__About this exercise__
What is needed is a faithful copy of all the entries, with no pictures in it.
== Available data ==
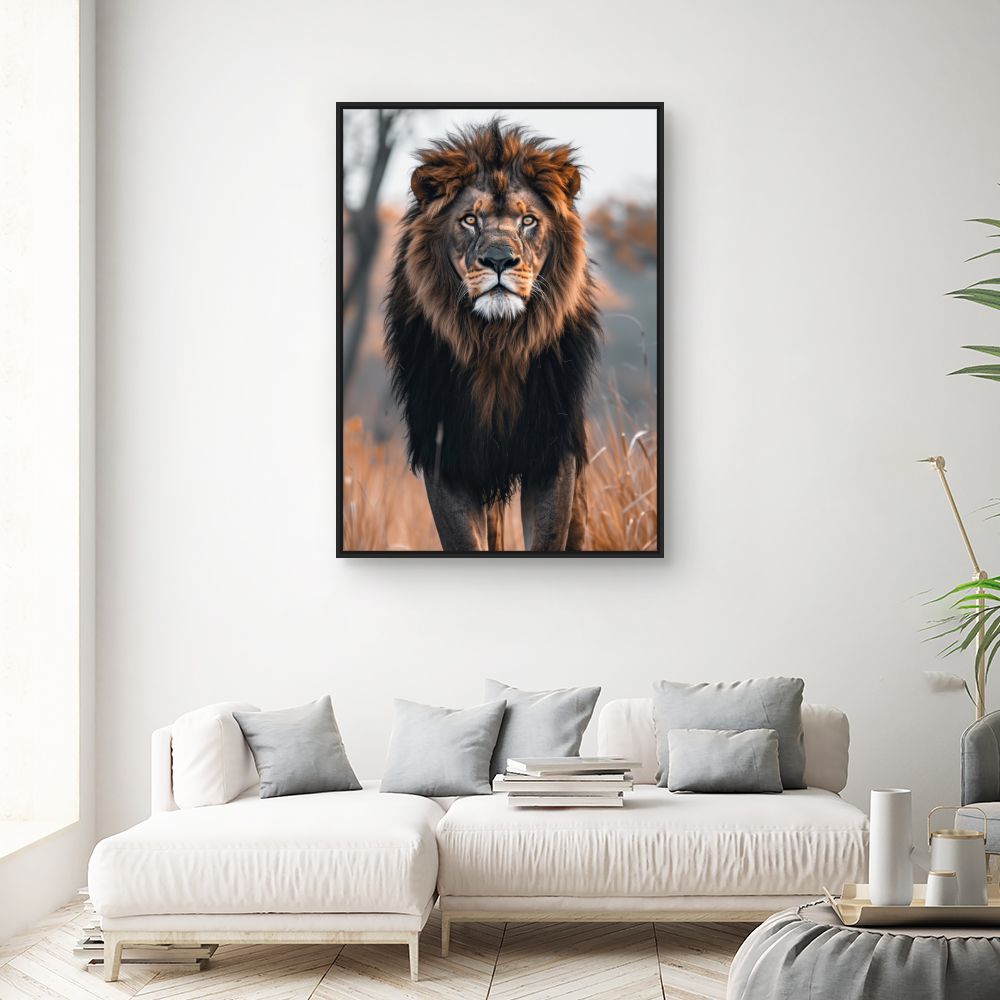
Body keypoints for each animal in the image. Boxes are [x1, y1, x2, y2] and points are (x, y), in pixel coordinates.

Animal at [384, 119, 601, 552]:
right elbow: (464, 542)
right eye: (470, 219)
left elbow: (548, 539)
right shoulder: (446, 453)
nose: (499, 260)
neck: (496, 343)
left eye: (528, 221)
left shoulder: (553, 453)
===
__Task output__
Body keypoints for each animal in the image. Boxes are [x1, y1, x2, y2] and points are (x, y), in pixel coordinates.

Animal at [384, 119, 601, 552]:
right elbow: (464, 542)
right eye: (470, 219)
left elbow: (548, 539)
right shoulder: (446, 453)
nose: (499, 260)
neck: (496, 343)
left eye: (528, 221)
left shoulder: (553, 453)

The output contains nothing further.